Luke Anderson – Cub
Bearing the IT agenda at Cub grocers
- Written by: Neil Cote
- Produced by: Liz Fallon & Anders Nielson
A Midwest grocery chain, Cub—as in Consumers United for Buying—had been making strides in e-commerce, but with COVID-19 and other factors raising the stakes, it reached out to Luke Anderson in September 2020. A veteran tech boss and consultant who had plied his skills in other industries, he soon recognized that a grocery presents challenges uncommon to other retail.
“The grocery business as a whole has lagged behind, not just from a technological standpoint, but from a user-adoption perspective,” he tells Toggle in September after celebrating his first year as CIO at the company headquarters in Stillwater, Minnesota.
“User demand for e-commerce had lagged but the pandemic accelerated it and also pushed grocery e-commerce into demographics that might not have been otherwise interested,” Anderson says.
Those demographics include senior and immune-compromised citizens more susceptible to the virus and thus wanting to avoid crowds. But they’ve adjusted quickly to the wired world, observes Anderson, who’s intent on sustaining the trend. Toward that goal he’s assembled his own infotech team of 15. He’s also introduced new IT functions and nurtured vendor partnerships.
“What a whirlwind the past year has been,” Anderson says. “That’s the first word that comes to mind, and in a good way. We’ve got a million issues to think about daily.
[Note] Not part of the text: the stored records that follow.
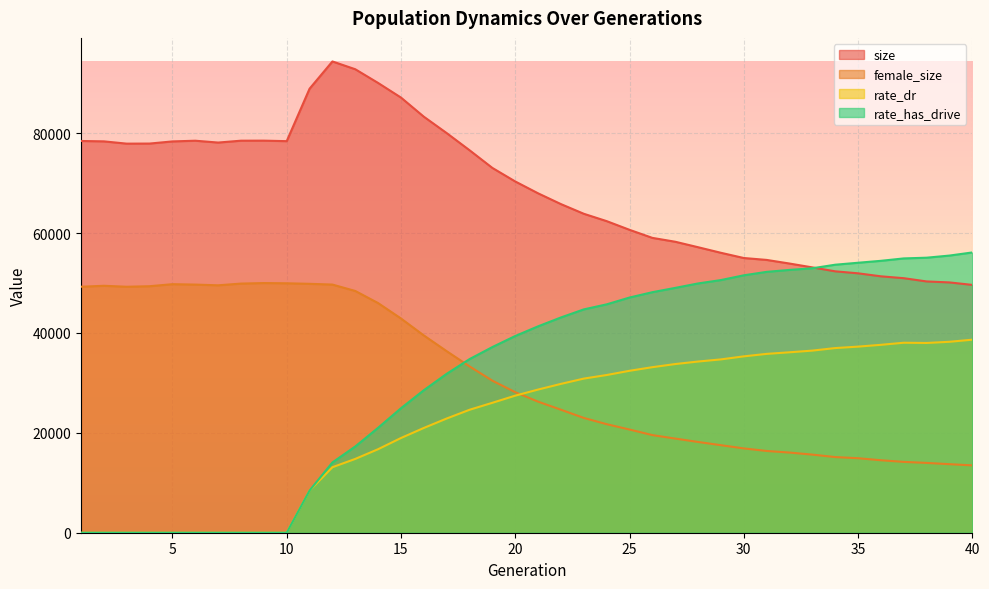

What is the value of the female_size point at the 12th from the left?

49693.0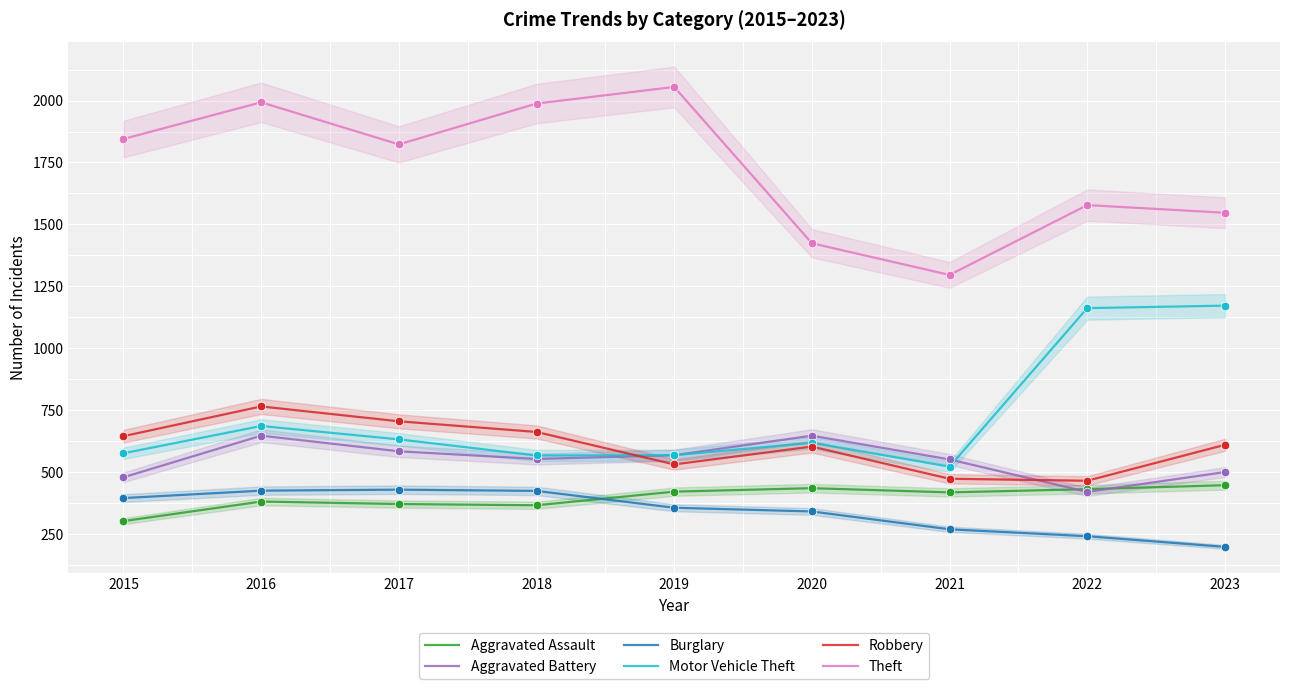

Which series has the largest total across all categories?

Theft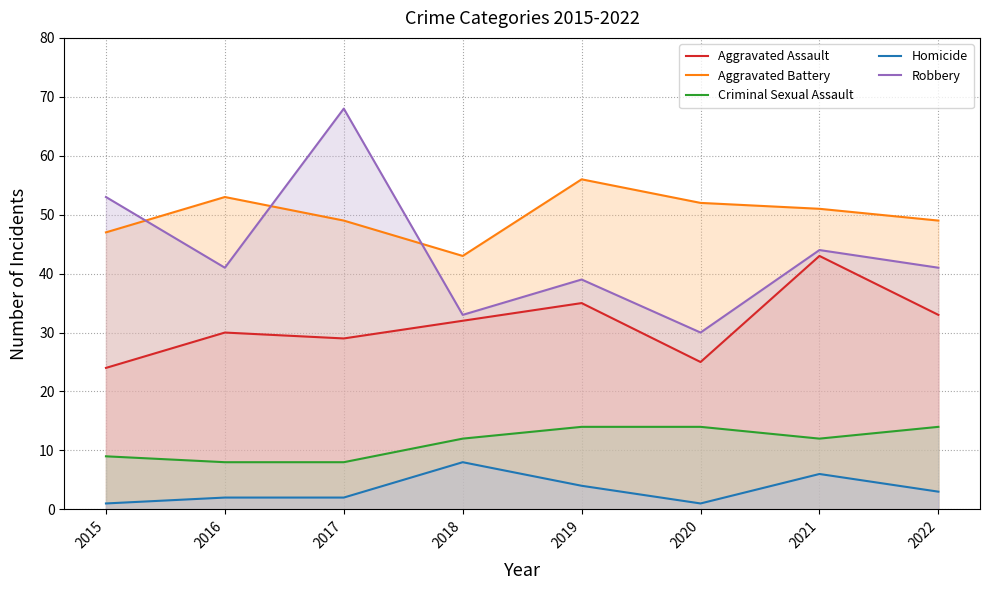

What is the value of the Aggravated Battery point at the 8th from the left?

49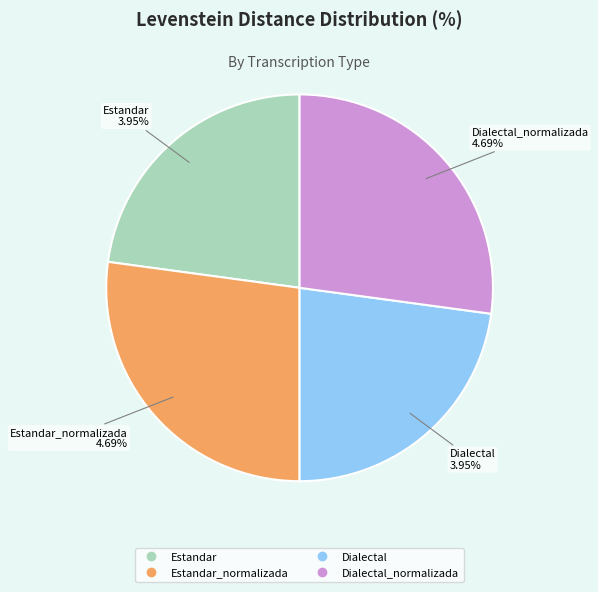

Is it true that Estandar is 23% of the pie?

True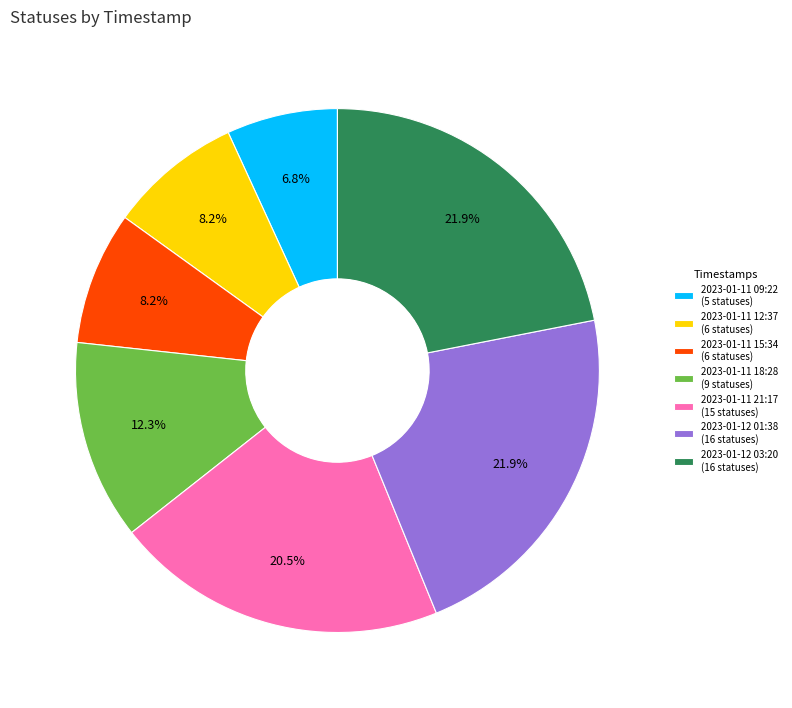

Is the sum of 2023-01-11 12:37 and 2023-01-12 01:38 greater than half?

No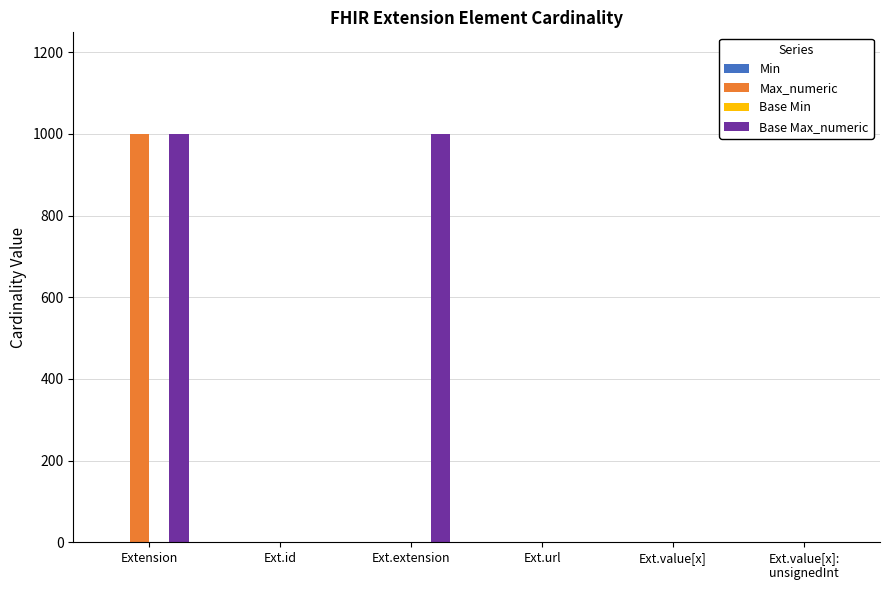

What is the sum of all Max_numeric values?

1003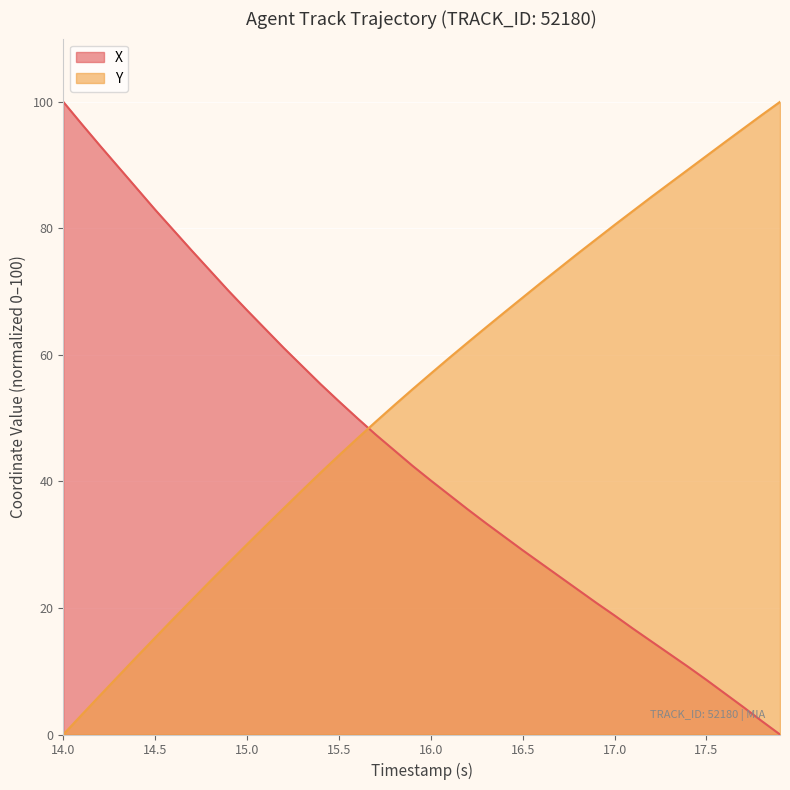

What is the average value of the X series?

44.7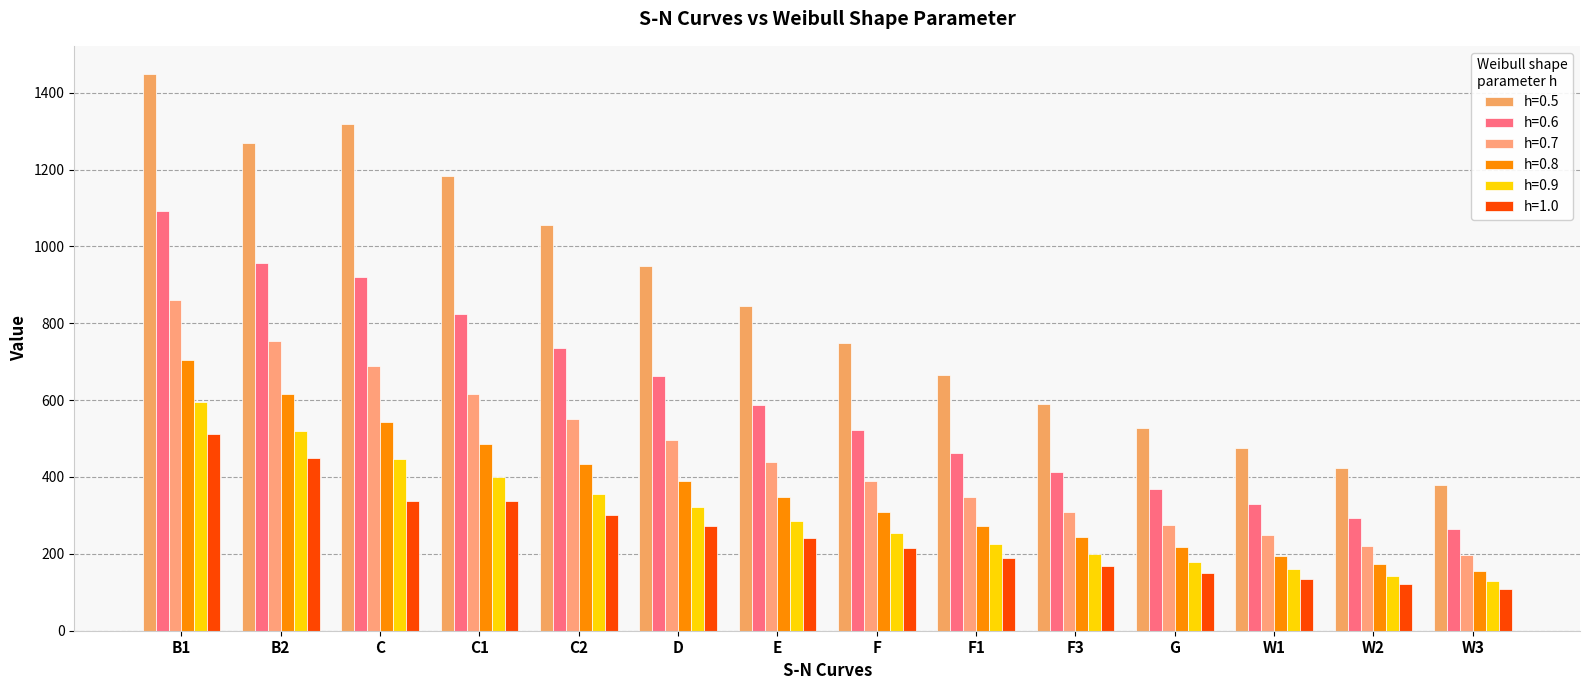

Reading left to right, transcribe all the data shown in this chart.

0.5: B1=1449.3	B2=1268.1	C=1319.3	C1=1182.0	C2=1055.3	D=949.9	E=843.9	F=749.2	F1=664.8	F3=591.1	G=527.6	W1=475.0	W2=422.1	W3=379.9
0.6: B1=1092.2	B2=955.7	C=919.6	C1=824.0	C2=735.6	D=662.1	E=588.3	F=522.3	F1=463.4	F3=412.0	G=367.8	W1=331.0	W2=294.1	W3=264.8
0.7: B1=861.2	B2=753.6	C=688.1	C1=616.5	C2=550.3	D=495.4	E=440.2	F=390.8	F1=346.7	F3=308.3	G=275.2	W1=247.8	W2=220.1	W3=198.2
0.8: B1=704.7	B2=616.6	C=542.8	C1=486.2	C2=434.1	D=390.7	E=347.2	F=308.2	F1=273.5	F3=243.2	G=217.1	W1=195.4	W2=173.6	W3=156.0
0.9: B1=594.1	B2=519.7	C=445.5	C1=399.2	C2=356.3	D=320.8	E=284.9	F=253.0	F1=224.5	F3=199.6	G=178.2	W1=160.4	W2=142.5	W3=128.2
1.0: B1=512.9	B2=448.7	C=337.2	C1=337.8	C2=301.6	D=271.5	E=241.2	F=214.1	F1=190.0	F3=169.0	G=150.8	W1=135.8	W2=120.6	W3=108.6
We’ve made a lot of progress and there’s not a Cub employee who hasn’t been affected by something we’ve done.”
Shoppers take notice
The same might hold true for shoppers at the 80 Cub stores and their pharmacies, most of which are in Minnesota and company-operated, though some are franchised. The brand also includes 29 liquor stores, some also franchised, and the Shoppers chain in the Washington, D.C., and Baltimore area.
Efficiency always the goal, Anderson has been implanting new systems, aided by vendors. “We’re not the full pyramid of infotech,” he explains. “We’re an example of today’s trends where a lot of what we do in IT is managing and integrating partners.”
Network management and security software have been entrusted to Acuative, a New Jersey-based service provider that aids medium-sized companies in digital transformation. The Cub corporate office now runs on the Acuative network, and it will soon be integrated into Cub and Shoppers stores.
Acuative will also provide a cost-effective, fully managed SD-WAN network with next generation firewall and security. The services include the design, deployment and monitoring of Cub’s entire network, which dramatically increased network capability and reliability, Anderson says.